Instruction: In the entries below, return only the line containing "vfov_deg: 13.2" and those after it, exactly, through the last line.

Data extracts:
* * * * *

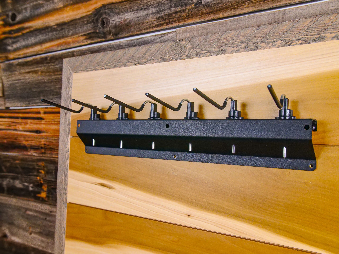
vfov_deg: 39.7
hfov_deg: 51.4
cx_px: 170
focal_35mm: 36
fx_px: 353
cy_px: 127
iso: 2500
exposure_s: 1/640
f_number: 5
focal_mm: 18
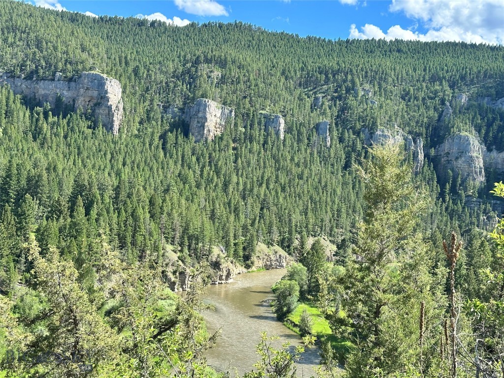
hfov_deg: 39.7
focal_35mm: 48
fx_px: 699
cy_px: 189
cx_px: 252
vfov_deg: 30.3
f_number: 1.78
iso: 64
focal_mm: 6.86
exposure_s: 1/1305
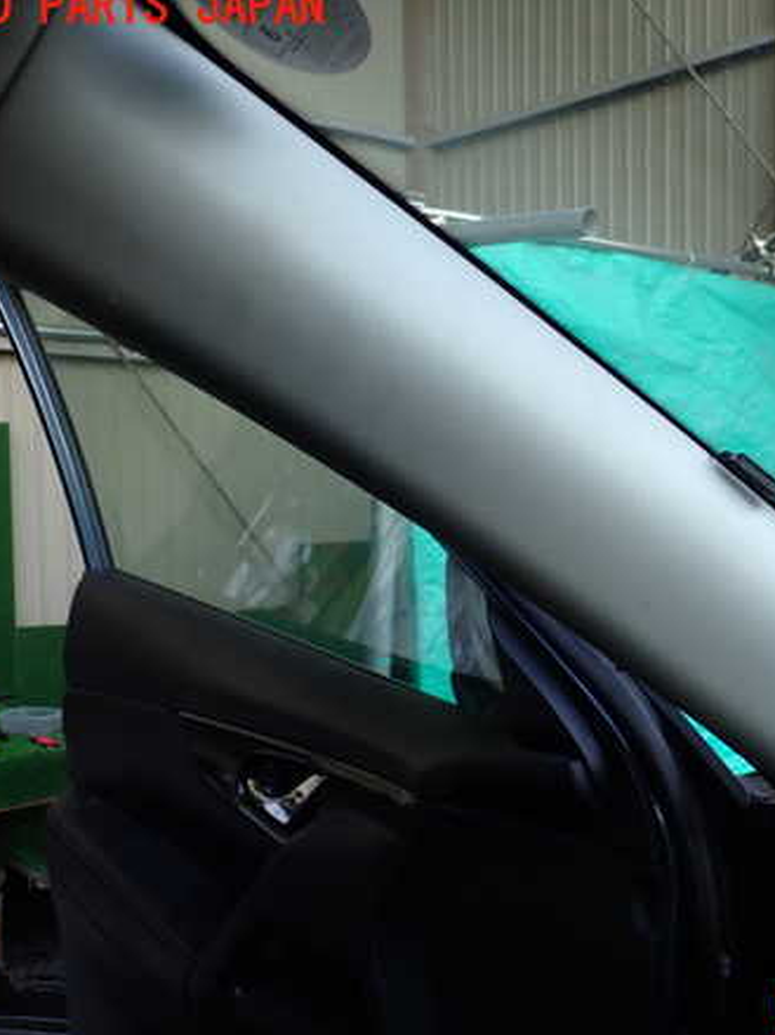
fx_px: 1224
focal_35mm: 41
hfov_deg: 34.2
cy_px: 509
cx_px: 603
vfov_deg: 45.8
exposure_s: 1/125
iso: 160
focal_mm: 5.4
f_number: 2.3
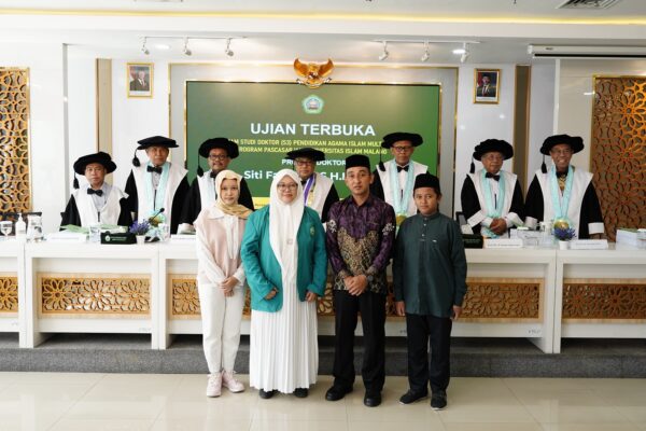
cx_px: 323
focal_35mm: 34
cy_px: 216
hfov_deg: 55.8
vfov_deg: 38.9
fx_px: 610
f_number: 4.5
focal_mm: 34
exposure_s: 1/60
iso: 500
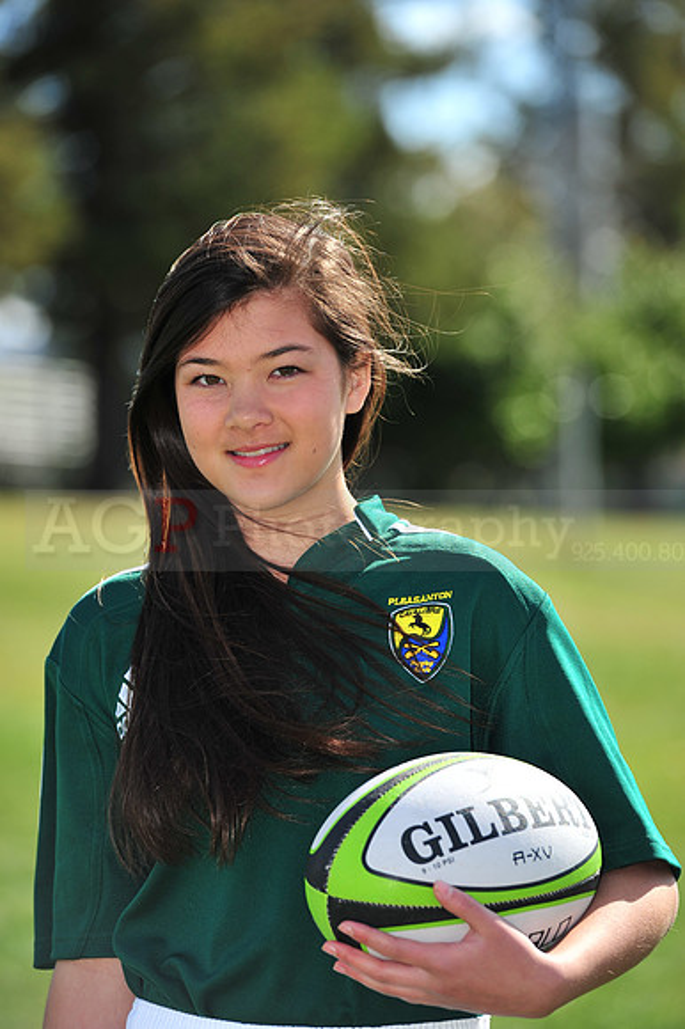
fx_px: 5715
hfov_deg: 6.9
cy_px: 514
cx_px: 342
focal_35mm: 200
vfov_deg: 10.3
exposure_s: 1/1000
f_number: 4.5
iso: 200
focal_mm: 200
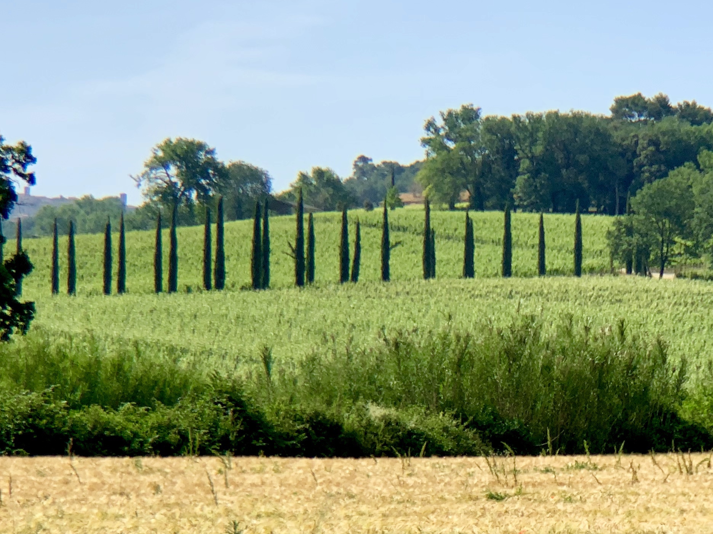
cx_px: 445
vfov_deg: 13.2
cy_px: 371
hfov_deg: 17.5
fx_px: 2307
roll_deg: -0.5
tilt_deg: +1.5
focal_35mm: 112
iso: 16
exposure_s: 1/1089
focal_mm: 6
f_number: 2.4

* * * * *

Answer to the exercise:
vfov_deg: 13.2
cy_px: 371
hfov_deg: 17.5
fx_px: 2307
roll_deg: -0.5
tilt_deg: +1.5
focal_35mm: 112
iso: 16
exposure_s: 1/1089
focal_mm: 6
f_number: 2.4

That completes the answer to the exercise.